I have a lot of ambition for Buster. In the near term I'll be focused on making him smarter, not just in terms of more commands and system queries, but also adding general conversational and question answering functionality. I'd also like to integrate some basic vision functions and perhaps other sensors and even other appendages. To that end, modularity has been a primary focus in Buster's design. I'm going on the assumption that over time virtually every element of hardware and software will be upgraded, replaced, enhanced or added to.
For now, I wanted to share my progress here and show this short video of Buster 0.1 in action:
Some facts/details about the current Buster build:
Buster's brain is a Raspberry Pi 2 running the standard Raspian operating system.
I'm programming in C++ using the GNU GCC compiler.
Speech recognition is handled using the open source PocketSphinx library. (I have a walk through on installing PocketSphinx here: http://www.robotrebels.org/index.php?topic=220.0
, and a boilerplate code example here: http://www.robotrebels.org/index.php?topic=239.0
For speech synthesis I'm using the open source Flite library.
PocketSphinx and Flite are Carnegie Mellon University Language Technologies Institute projects. They are both offered as lightweight implementations of more comprehensive tools (Sphinx and Festival respectively) which made them appropriate choices for Buster. Running realtime speech recognition and speech synthesis is pushing the Pi somewhat to its limits, so lightweight is the order of the day.

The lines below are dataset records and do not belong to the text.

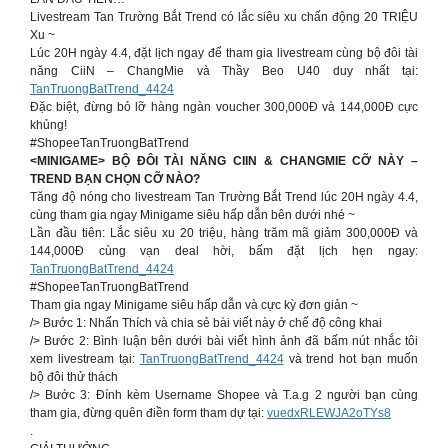
Livestream Tan Trường Bắt Trend có lắc siêu xu chấn động 20 TRIỆU
Xu ~
Lúc 20H ngày 4.4, đặt lịch ngay để tham gia livestream cùng bộ đôi tài
năng CiiN – ChangMie và Thầy Beo U40 duy nhất tại:
TanTruongBatTrend_4424
Đặc biệt, đừng bỏ lỡ hàng ngàn voucher 300,000Đ và 144,000Đ cực
khủng!
#ShopeeTanTruongBatTrend
<MINIGAME> BỘ ĐÔI TÀI NĂNG CIIN & CHANGMIE CỠ NÀY –
TREND BẠN CHỌN CỠ NÀO?
Tăng độ nóng cho livestream Tan Trường Bắt Trend lúc 20H ngày 4.4,
cùng tham gia ngay Minigame siêu hấp dẫn bên dưới nhé ~
Lần đầu tiên: Lắc siêu xu 20 triệu, hàng trăm mã giảm 300,000Đ và
144,000Đ cùng vạn deal hời, bấm đặt lịch hẹn ngay:
TanTruongBatTrend_4424
#ShopeeTanTruongBatTrend
Tham gia ngay Minigame siêu hấp dẫn và cực kỳ đơn giản ~
/> Bước 1: Nhấn Thích và chia sẻ bài viết này ở chế độ công khai
/> Bước 2: Bình luận bên dưới bài viết hình ảnh đã bấm nút nhắc tôi
xem livestream tại:
TanTruongBatTrend_4424
và trend hot bạn muốn
bộ đôi thử thách
/> Bước 3: Đính kèm Username Shopee và T.a.g 2 người bạn cùng
tham gia, đừng quên điền form tham dự tại:
vuedxRLEWJA2oTYs8
.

Buster's secret sauce is the command and query parser, a set of C++ routines that rely heavily on regular expression pattern matching. PocketSphinx will output a string of words that is oblivious to any meaning. The parser examines this output looking at both keywords and word order, looking for known structures. The parser then decomposes the string of words into a structured command or query. Also, PocketSphinx returns spoken numbers as text (i.e. “TEN”), which the parser will convert to a numeric value.
The parser accommodates a lot of variation in terms of sentence structure and synonyms. At the same time it is fairly restrictive, in that it doesn't make too many educated guesses. If too much information is missing or not understood, Buster will simply say “I did not understand what you said” and take no action.
Buster's arm is a MeArm that I assembled from a kit. At around US$50, I think the MeArm is a pretty good value. Since it uses standard 9-gram hobby servos, it was familiar and easy to interface with the electronics. MeArm has some obvious limitations and a well-known issue with strain on the servo that rotates the base. But I've successfully picked-up small objects and moved them around, so for the moment I'm happy enough.
To drive the servos I'm using a bare ATMEGA328P IC programmed as an Arduino. The Arduino and the Pi are coupled using SPI.
The microphone is the mic from a Logitech USB webcam. I've been using the webcam in other projects, and since Buster will hopefully have vision soon it made sense to use it now.
The speaker is a cheap amplified unit I picked up from DX for a couple of bucks. Overall right now speech quality is fairly poor, but this can't all be blamed on the speaker. The actual synthesis out of Flite and the Pi's PCM audio output are both culpable as well.